Above: Rheinmetall's Mission Master SP is a low-profile autonomous UGV. (Photo: Rheinmetall)
The US Marine Corps (USMC) has been seeking autonomous and robotic ground capabilities to be operated by its soldiers worldwide and will test the Rheinmetall Mission Master SP UGV.
Speaking to Shephard, Louis Harnois, director of business development at Rheinmetall Canada, explained that the USMC has witnessed demonstrations of the system and will conduct trials with the vehicle this summer.
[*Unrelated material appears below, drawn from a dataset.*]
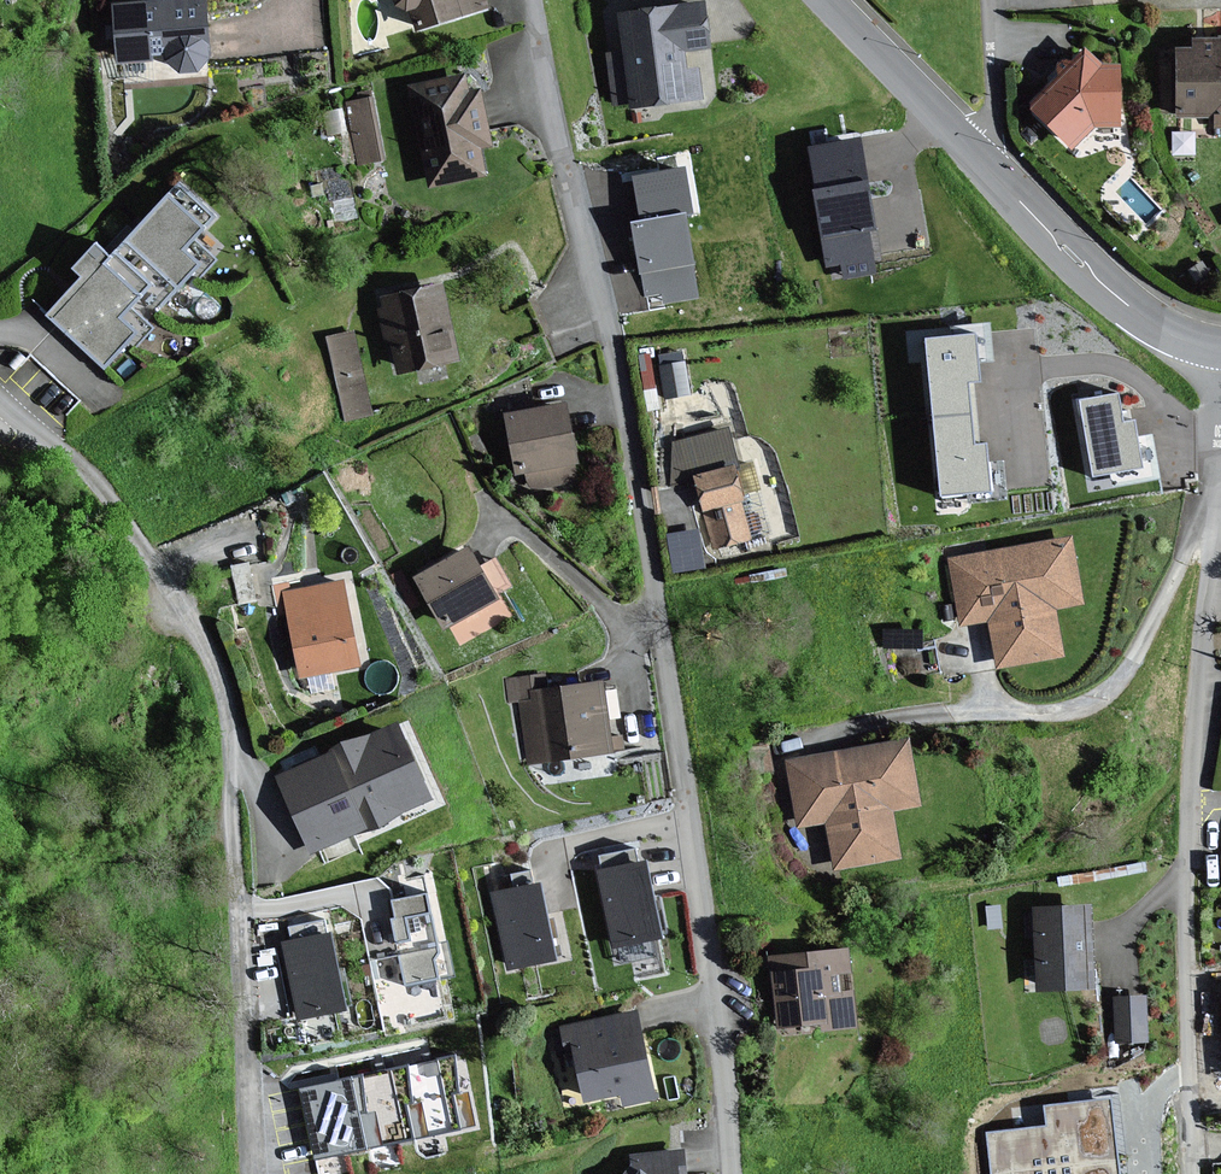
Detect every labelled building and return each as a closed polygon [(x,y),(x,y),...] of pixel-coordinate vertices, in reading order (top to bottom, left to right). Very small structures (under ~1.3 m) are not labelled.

‘The USMC will test MM SP during the Exercise Talisman Sabre in Australia in July-Aug 23. They will also conduct autonomous convoying at 29 Palms (California) in late October,’ Harnois noted.
The Rheinmetall Mission Master SP is a low-profile autonomous UGV (A-UGV) engineered to provide assistance and reduce danger to dismounted soldiers in a range of missions, including high-risk situations. Its low-signature electric motor enables deployment in scenarios requiring stealth and agility.
Built for forward and last-mile resupply missions, silent watch operations and carriage of light payloads, it is a compact and highly mobile platforms.
The SP system is part of Rheinmetall Mission Master family of UGVs. These vehicles were built to be modular and fulfil a range of logistics and battlefield support roles, including battlefield surveillance and reconnaissance, communication relay, fire support, CBRN detection, cargo carrier and medical evacuation.
Each variant of the Mission Master can work with the others and exchange data. Harnois pointed that those platforms provide several operational advantages to SOF teams such as stealth and silent manoeuvrer, amphibious capability, advanced autonomy features and easy transportability.
All Mission Master modules are designed to be quickly and easily interchanged and come preconfigured on a sturdy plate, ready to be bolted and plugged into the base platform within minutes.
The UGVs of this family are driven by the Rheinmetall PATH autonomy kit (A-kit), which enables AI-powered autonomous driving and navigation in a variety of modes.
Other Mission Master variants include the XT (engineered to carry heavy payloads) and the CXT (designed to accompany troops in challenging environments) variants.
Apart from the USMC, other US services have also evaluated Mission Master platforms. The USSOCOM has conducted trials involving personnel from the 5th Special Forces Group (Airborne) while five US Army bases have received 10 SP UGVs to perform exercises in subterranean and GPS-denied environments.